So far this year, I've had several students walk into the writing center and say, "I just need this paper proofread," or "My professor told me to let you take a look at this before I turn it in." For these students (and maybe for their professors), the paper in hand is the beginning and end of their problems. Once the paper is gone, the problem is gone – until next time.
In his essay, "The Idea of a Writing Center," Stephen North writes that we should not be some sort of "fix-it shop" for student papers. Rather, we should use a student's visit as a way in – the beginning of a dialogue that can help them become better writers. This idea puts more pressure on students as well as tutors, and I think it's well-deserved. We should be creating relationships with students at the Writing Center and, instead of fixing papers, making better writers.
Marilyn Cooper, though, brings up a good point in her article, "A Cultural Studies Agenda for Writing Centers." Students are, without a doubt, concerned with grades. So then, how do we turn the focus on long-term writing goals – especially when we're dealing with, say, engineering students who don't think they'll be writing professionally? Her answer seems to be to bridge the gap between students and teachers while we strive to become what she calls "organic intellectuals." Cooper's ideas seem to work at cross purposes of what we've been told are the rules of the Clemson Writing Center. I wonder if we would be considered subversive (or unemployed) if we took matters into our own hands in order to create better students. Maybe this isn't something a first-semester tutor should be considering.
Today, as I worked with a tutor, I found myself making suggestions to improve an essay. I’d say something like, “Suppose you did this….” I learned pretty quickly that I better have two or three “Supposes” or the student would think that she needed to scribble down whatever I said, as if the exact words were the secret password into the world of A+ papers. It’s hard to get students to bring up their own suggestions. They are, for the most part, freshman in ENGL 103, just wanting to do a good job on the paper. Reading “Postcolonialism and the Idea of a Writing Center” by Anis Bawarshi and Stephanie Pelkowski made me realize that it’s going to be hard for this notion to change. It’s going to require a university change, not just a change in the way we do things in the writing center.

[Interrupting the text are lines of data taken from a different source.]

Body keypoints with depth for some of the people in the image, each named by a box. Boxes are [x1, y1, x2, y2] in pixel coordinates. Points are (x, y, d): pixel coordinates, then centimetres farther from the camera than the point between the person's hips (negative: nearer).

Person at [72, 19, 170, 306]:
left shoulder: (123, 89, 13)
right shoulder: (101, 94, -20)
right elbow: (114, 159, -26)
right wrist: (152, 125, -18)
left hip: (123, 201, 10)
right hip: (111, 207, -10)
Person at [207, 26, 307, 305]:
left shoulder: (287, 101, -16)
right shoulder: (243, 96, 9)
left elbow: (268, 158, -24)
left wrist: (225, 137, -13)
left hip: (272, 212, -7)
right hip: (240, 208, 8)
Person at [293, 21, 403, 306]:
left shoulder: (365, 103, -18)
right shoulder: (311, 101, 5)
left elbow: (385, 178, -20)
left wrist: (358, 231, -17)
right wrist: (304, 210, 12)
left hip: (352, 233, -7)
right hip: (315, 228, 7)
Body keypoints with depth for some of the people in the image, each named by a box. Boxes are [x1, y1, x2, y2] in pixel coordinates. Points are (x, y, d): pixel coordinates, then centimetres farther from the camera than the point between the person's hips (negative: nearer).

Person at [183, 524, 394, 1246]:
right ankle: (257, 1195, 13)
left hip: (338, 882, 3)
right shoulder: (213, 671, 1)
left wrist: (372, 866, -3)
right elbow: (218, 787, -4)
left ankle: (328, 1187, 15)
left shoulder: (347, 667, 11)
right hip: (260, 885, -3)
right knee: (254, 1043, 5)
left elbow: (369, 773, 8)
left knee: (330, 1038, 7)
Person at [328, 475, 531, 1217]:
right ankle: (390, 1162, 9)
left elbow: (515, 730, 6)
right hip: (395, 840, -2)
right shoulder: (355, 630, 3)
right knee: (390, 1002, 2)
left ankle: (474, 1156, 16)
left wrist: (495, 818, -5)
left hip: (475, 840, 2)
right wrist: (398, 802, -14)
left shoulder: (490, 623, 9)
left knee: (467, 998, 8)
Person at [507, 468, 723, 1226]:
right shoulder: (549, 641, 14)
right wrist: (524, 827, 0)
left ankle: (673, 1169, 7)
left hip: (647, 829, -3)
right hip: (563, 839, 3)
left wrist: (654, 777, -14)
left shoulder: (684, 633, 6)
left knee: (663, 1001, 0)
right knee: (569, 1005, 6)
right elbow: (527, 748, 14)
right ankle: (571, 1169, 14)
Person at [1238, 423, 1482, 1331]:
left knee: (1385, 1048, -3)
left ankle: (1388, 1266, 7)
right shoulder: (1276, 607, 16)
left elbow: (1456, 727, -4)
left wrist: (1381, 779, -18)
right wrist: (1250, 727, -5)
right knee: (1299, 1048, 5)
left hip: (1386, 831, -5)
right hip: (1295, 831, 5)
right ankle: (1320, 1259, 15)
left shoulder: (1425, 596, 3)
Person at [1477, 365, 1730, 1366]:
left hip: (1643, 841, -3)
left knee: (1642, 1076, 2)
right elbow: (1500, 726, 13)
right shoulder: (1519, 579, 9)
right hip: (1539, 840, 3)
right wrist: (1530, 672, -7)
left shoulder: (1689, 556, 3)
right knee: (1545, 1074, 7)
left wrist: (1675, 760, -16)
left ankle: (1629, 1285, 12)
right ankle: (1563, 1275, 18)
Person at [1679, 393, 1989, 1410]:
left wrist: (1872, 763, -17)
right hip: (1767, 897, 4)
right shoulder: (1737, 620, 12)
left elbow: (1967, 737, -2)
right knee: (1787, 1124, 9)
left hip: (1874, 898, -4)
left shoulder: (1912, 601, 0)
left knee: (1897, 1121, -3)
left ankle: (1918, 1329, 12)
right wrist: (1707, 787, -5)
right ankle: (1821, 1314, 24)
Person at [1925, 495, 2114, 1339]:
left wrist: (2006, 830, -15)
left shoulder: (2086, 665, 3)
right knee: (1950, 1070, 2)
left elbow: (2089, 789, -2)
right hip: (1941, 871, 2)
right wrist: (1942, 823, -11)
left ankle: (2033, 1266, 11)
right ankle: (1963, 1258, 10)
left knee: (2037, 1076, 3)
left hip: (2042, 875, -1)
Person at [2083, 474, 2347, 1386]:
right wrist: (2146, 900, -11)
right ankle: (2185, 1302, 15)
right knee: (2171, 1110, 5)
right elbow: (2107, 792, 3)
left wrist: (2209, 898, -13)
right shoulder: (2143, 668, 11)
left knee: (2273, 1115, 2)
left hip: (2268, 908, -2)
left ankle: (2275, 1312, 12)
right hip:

And should it even change? I want to hold onto that belief that academic papers have an order, a universal structure, that, while it can definitely be tinkered with, can’t be tossed out completely. If, however, you decide you can toss out that universal structure, fine, but you better know the structure you’re tossing, and why you’re tossing it. I think maybe that’s at the heart of postcolonialism – knowing why the rules are in place. Once you know that, you can begin to question those rules.